Later that night my mom decided to take me to an Urgent Care. The doctor started to push on my nose. It was still pretty tender, so it hurt pretty badly. The doctor said it wasn’t broken, and to ice it and take ibuprofen. If we still had concerns about it, he told us to see an ENT. I went to see an ENT two days later. He told us it was definitely displaced and the time frame to get it fixed was closing. My two options were getting it set in the office right then, or have surgery on it. The thought of surgery scared my 10 year old self, so I told him just to set it. He laid me down in the chair and got himself ready. He pushed really hard, but didn’t get it in. He had to try a second time. This time it popped back in. He pushed so hard a bruised formed the next day. During the procedure I didn’t cry, or close my eyes. I sat there the entire time.
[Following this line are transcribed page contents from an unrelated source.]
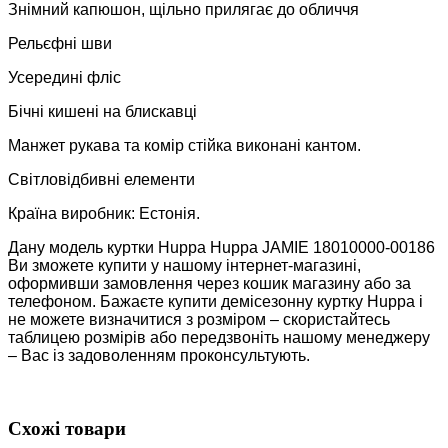
Знімний капюшон, щільно прилягає до обличчя
Рельєфні шви
Усередині фліс
Бічні кишені на блискавці
Манжет рукава та комір стійка виконані кантом.
Світловідбивні елементи
Країна виробник: Естонія.
Дану модель куртки Huppa Huppa JAMIE 18010000-00186
Ви зможете купити у нашому інтернет-магазині,
оформивши замовлення через кошик магазину або за
телефоном. Бажаєте купити демісезонну куртку Huppa і
не можете визначитися з розміром – скористайтесь
таблицею розмірів або передзвоніть нашому менеджеру
– Вас із задоволенням проконсультують.
Схожі товари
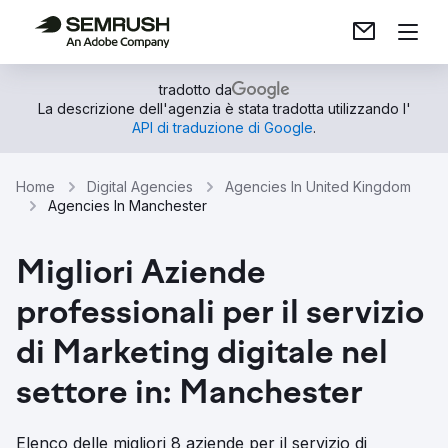
tradotto da
La descrizione dell'agenzia è stata tradotta utilizzando l'
API di traduzione di Google
.
Home
Digital Agencies
Agencies In United Kingdom
Agencies In Manchester
Migliori Aziende
professionali per il servizio
di Marketing digitale nel
settore in: Manchester
Elenco delle migliori 8 aziende per il servizio di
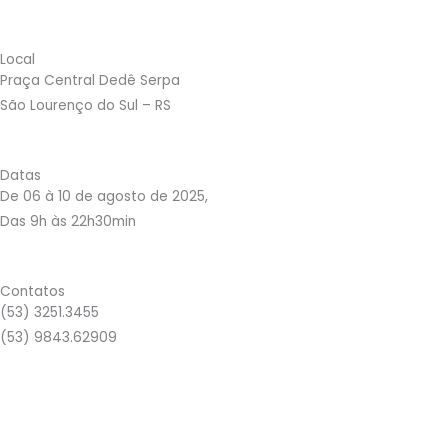
Local
Praça Central Dedê Serpa
São Lourenço do Sul – RS
Datas
De 06 à 10 de agosto de 2025,
Das 9h às 22h30min
Contatos
(53) 3251.3455
(53) 9843.62909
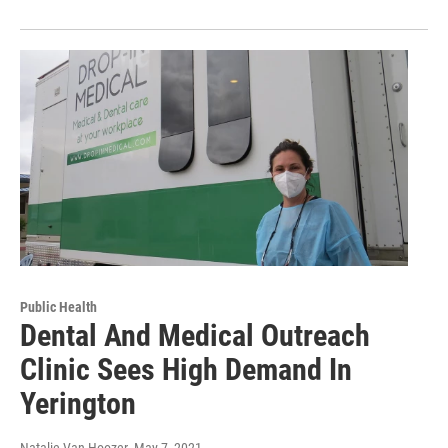
Public Health
Dental And Medical Outreach
Clinic Sees High Demand In
Yerington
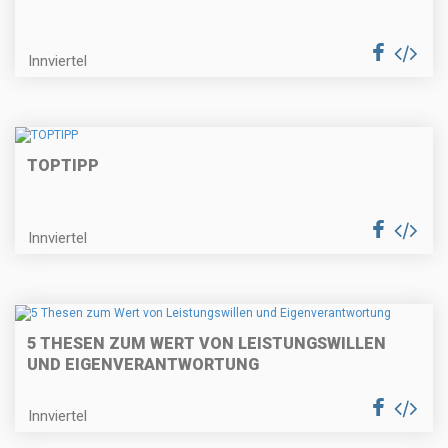
Innviertel
TOPTIPP
Innviertel
5 THESEN ZUM WERT VON LEISTUNGSWILLEN
UND EIGENVERANTWORTUNG
Innviertel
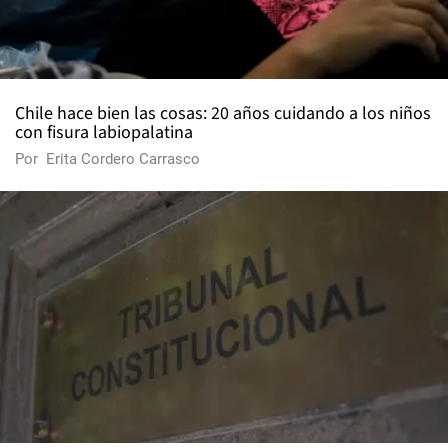
Chile hace bien las cosas: 20 años cuidando a los niños
con fisura labiopalatina
Por
Erita Cordero Carrasco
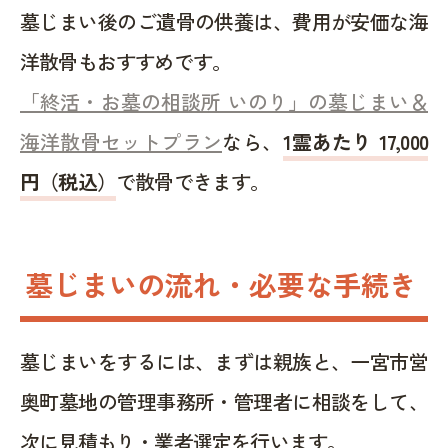
墓じまい後のご遺骨の供養は、費用が安価な海
洋散骨もおすすめです。
「終活・お墓の相談所 いのり」の墓じまい＆
海洋散骨セットプラン
なら、
1霊あたり 17,000
円（税込）
で散骨できます。
墓じまいの流れ・必要な手続き
墓じまいをするには、まずは親族と、一宮市営
奥町墓地の管理事務所・管理者に相談をして、
次に見積もり・業者選定を行います。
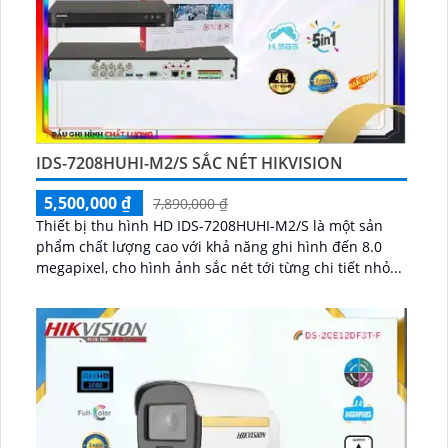
IDS-7208HUHI-M2/S SẮC NÉT HIKVISION
5,500,000 ₫
7,890,000 ₫
Thiết bị thu hình HD IDS-7208HUHI-M2/S là một sản
phẩm chất lượng cao với khả năng ghi hình đến 8.0
megapixel, cho hình ảnh sắc nét tới từng chi tiết nhỏ...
I couldn’t play ball for a couple weeks and when I came back I was so scared. I kept thinking to myself, “ What if someone hits it again?” That thought raced through my mind for every practice and game up until 6th grade. The number of points I was scoring and rebounds I was getting went down drastically. I was scared to drive, or take the ball to the hole. It wasn’t like I could switch positions to play guard; I was the tallest on my team by at least a head and we needed some height down low. You wouldn’t think it would take a year to get over the fear of getting hurt again, but for me it did. It got to the point where I didn’t want go to games and practices. The thought of quitting even went through my mind. I almost let an injury which happened a year before stop me from playing a sport I love. This winter, when basketball season rolled around again, I told myself that the injury was behind me now. I was going to make fresh start. I was never going to let an injury hold me back again. This year I have been working really hard on getting back to where I was before my injury. My points and rebounds have been going up every game. Honestly I’m playing better than I did before my injury.
This experience has taught me a lot, but the biggest thing I learned is even if something bad has happened to you, don’t let it stop you from doing what you love.